Impact analysis for bypassing get_valid_filename

We’re are an enterprise application and it is important for us to retain the filenames, as provided by the clients. However, Django’s FileField renames every file during save using django.utils.text.get_valid_filename method.

Here are some sample filenames which we want to upload

  • Autorización de referencias.pdf
  • Certificado%20de%20Estatuto%20Actualizado.pdf

Referring to the function’s documentation

Return the given string converted to a string that can be used for a clean filename. Remove leading and trailing spaces; convert other spaces to underscores; and remove anything that is not an alphanumeric, dash, underscore, or dot.

Given that our cloud storage supports all file names, what is the impact of bypassing get_valid_filename on Django’s internal working?
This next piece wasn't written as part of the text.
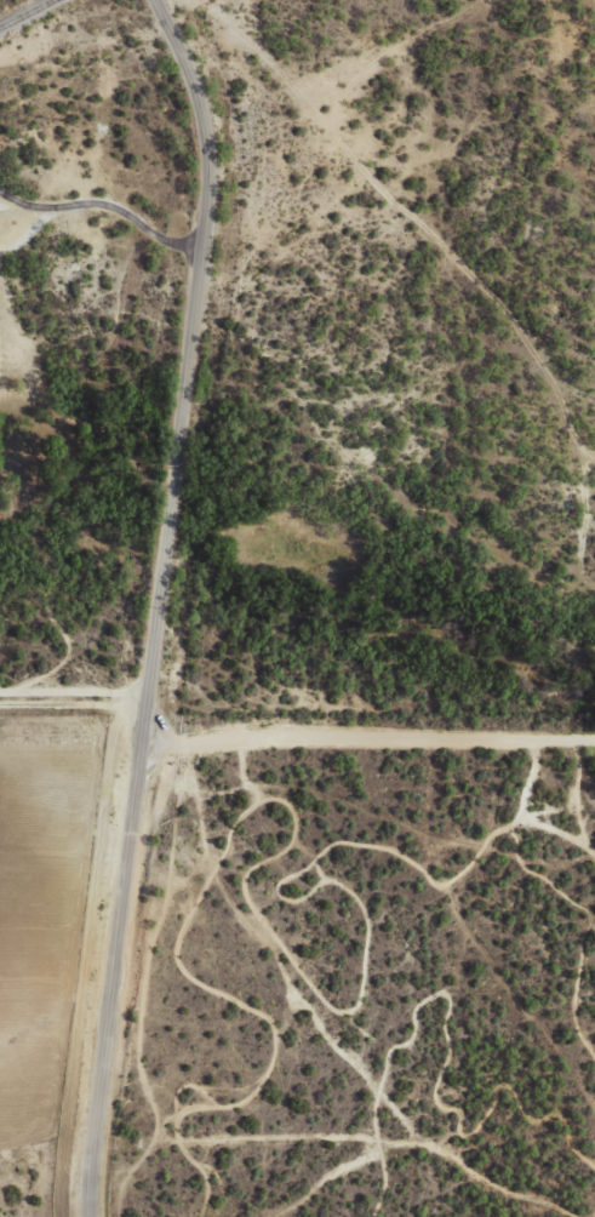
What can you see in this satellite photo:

Do you see any major risks?

I’m confident that there must be a concrete reason to introduce filename standardization and don’t want to mess around with it before understanding the impact of this change.

Probably the biggest risk that comes to mind are race conditions between two different people uploading files by the same name within a short time window, combined with Django being unable to rely upon every file storage system to handle that situation in a sane manner. (Or, the same person uploading the same file at the same time in two different browser tabs.)

(There may be other risks as well.)

Does it really? Does it handle file names with linefeed characters? Nulls? Multibyte unicode? Unlimited file name length?

Keep in mind that the name of a file is not an intrinsic property of the file, and that the data being submitted is subject to being altered by the client before the upload occurs.

Also, one of your sample file names show it as being URL encoded. How are you going to know if the file name was submitted with the embedded spaces or if the original file name was stored with a URL encoded name? Guess wrong, and you’re returning the file name as different from how it was submitted.